The FPU uses this group of instructions to load and store numbers from its floating point registers. There are four possible lengths allowed (single, double, extended and packed) which take one, two, three and three words of memory respectively. The L option only allows two possible lengths. However, the FPU only has eight internal registers, so the top bit of the <dest>/<srce> field is used to encode the extra two length options.

Apart from this minor difference, the FPU load and store data instructions obey exactly the general form of the co-processor data transfer, as Appendix B describes.

Aborts and address exceptions

Since this class of instruction uses the ARM address bus, instruction aborts and address exceptions can occur as for LDM/STM etc. In the case of an exception (the start address has one or more of bits 26-31 set), exactly the same action occurs as for a native ARM exception, i.e. the instruction is stopped and the address exception vector called. In the case of multiple word transfers, only an illegal start address will be recognised; if it subsequently gets incremented to an illegal value, it will 'wrap-around' into the first few words of memory.

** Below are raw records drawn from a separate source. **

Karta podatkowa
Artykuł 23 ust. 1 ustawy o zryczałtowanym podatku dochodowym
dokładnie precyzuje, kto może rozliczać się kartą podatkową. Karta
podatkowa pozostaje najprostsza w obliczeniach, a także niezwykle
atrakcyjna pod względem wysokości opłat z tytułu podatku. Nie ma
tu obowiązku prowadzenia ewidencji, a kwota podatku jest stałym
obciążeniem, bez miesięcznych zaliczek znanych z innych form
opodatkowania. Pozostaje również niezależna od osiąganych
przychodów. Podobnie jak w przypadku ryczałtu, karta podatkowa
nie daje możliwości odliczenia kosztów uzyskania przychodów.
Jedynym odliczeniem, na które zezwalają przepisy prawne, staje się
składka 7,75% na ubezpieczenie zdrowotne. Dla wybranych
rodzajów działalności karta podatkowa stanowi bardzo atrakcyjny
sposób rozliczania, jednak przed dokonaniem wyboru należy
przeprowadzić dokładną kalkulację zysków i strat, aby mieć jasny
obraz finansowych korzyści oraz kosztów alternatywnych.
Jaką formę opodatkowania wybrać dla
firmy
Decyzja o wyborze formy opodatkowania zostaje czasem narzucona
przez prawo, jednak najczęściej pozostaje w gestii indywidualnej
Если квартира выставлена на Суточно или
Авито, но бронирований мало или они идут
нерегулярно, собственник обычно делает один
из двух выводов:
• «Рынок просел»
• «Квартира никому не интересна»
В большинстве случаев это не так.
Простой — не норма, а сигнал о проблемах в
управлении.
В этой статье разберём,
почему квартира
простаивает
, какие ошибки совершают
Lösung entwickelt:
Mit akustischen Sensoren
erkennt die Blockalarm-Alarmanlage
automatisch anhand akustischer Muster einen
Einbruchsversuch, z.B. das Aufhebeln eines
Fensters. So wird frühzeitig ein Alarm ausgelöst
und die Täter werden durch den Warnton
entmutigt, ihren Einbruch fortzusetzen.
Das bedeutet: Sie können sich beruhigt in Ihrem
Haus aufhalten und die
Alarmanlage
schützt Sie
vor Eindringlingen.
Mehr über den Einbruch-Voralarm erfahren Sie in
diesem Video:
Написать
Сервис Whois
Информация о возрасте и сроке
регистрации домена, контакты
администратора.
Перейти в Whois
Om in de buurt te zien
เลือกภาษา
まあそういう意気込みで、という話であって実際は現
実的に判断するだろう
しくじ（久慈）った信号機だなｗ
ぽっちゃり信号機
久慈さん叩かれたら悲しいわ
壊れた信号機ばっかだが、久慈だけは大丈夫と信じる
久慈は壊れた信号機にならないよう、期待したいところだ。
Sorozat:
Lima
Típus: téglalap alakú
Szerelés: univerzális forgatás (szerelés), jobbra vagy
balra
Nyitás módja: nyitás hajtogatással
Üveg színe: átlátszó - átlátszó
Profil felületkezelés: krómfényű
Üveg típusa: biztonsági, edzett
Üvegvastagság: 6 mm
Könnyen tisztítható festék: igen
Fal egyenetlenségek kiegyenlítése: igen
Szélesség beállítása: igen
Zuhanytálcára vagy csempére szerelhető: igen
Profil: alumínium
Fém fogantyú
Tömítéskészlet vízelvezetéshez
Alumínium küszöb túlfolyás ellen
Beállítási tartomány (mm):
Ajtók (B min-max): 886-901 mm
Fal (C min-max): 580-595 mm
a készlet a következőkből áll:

Data aborts also behave in a similar way to native ARM instructions. As usual, if write-back was specified, the base register will be updated, but no other changes will take place in the ARM or co-processor registers. This enables the abort handler code to re-start the instruction after undoing any indexing. Note that it is up to the co-processor to monitor the ABORT signal and stop processing when it is activated.

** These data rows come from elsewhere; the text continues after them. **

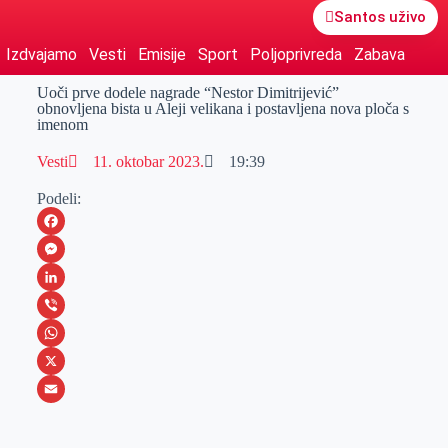
Santos uživo
Izdvajamo
Vesti
Emisije
Sport
Poljoprivreda
Zabava
Uoči prve dodele nagrade “Nestor Dimitrijević”
obnovljena bista u Aleji velikana i postavljena nova ploča s
imenom
Vesti
11. oktobar 2023.
19:39
Podeli:
F
a
M
c
e
L
e
s
i
V
b
s
n
i
W
o
e
k
b
h
X
o
n
e
e
a
E
k
g
d
r
t
m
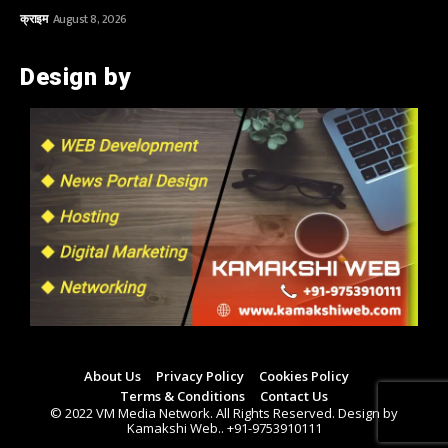
क्राइम
August 8, 2026
Design by
About Us
Privacy Policy
Cookies Policy
Terms & Conditions
Contact Us
© 2022 VM Media Network. All Rights Reserved. Design by
Kamakshi Web.. +91-9753910111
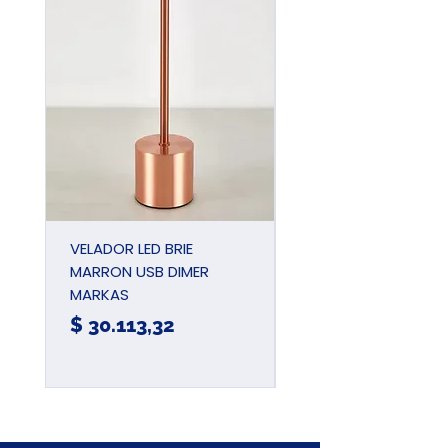
VELADOR LED BRIE
PINZA UNIVERSAL
MARRON USB DIMER
AIISLADA 180MM 7
MARKAS
JDPL1937
Precio
Precio
$ 30.113,32
$ 15.780,57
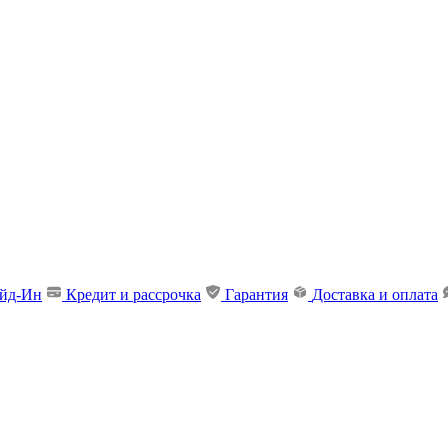
ейд-Ин
Кредит и рассрочка
Гарантия
Доставка и оплата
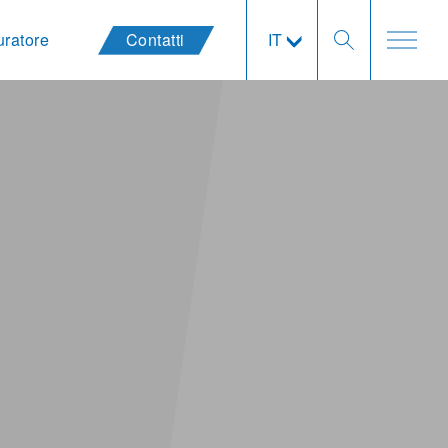
uratore
Contatti
IT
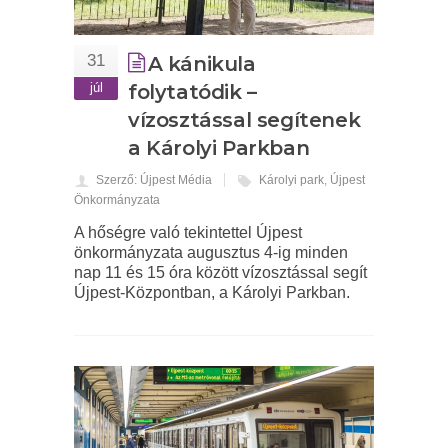
31
A kánikula
júl
folytatódik –
vízosztással segítenek
a Károlyi Parkban
Szerző: Újpest Média
Károlyi park
,
Újpest
Önkormányzata
A hőségre való tekintettel Újpest
önkormányzata augusztus 4-ig minden
nap 11 és 15 óra között vízosztással segít
Újpest-Központban, a Károlyi Parkban.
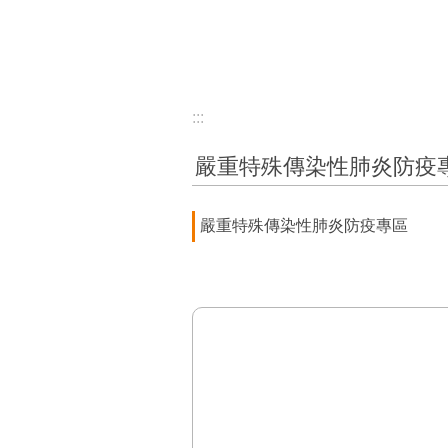
:::
嚴重特殊傳染性肺炎防疫
嚴重特殊傳染性肺炎防疫專區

A.6 Co-processor instruction timings

In addition to the n, i and i-cycles mentioned at the end of Chapter Three, co-processor instructions also use c (for co-processor) cycles. These are the same period as s and i-cycles.

CDP timing

1 s + B i-cycles.

MRC timing

1 s + B i + 1 c-cycles.

MCR timing

1 s + (B+1) i + 1 c- cycles.

LDC/STC timing

(N-1) s + B i + 1 c-cycles.

where:

B is the number of cycles the ARM spends waiting for the co-processor to become ready (which has a minimum of zero).

N is the number of words transferred.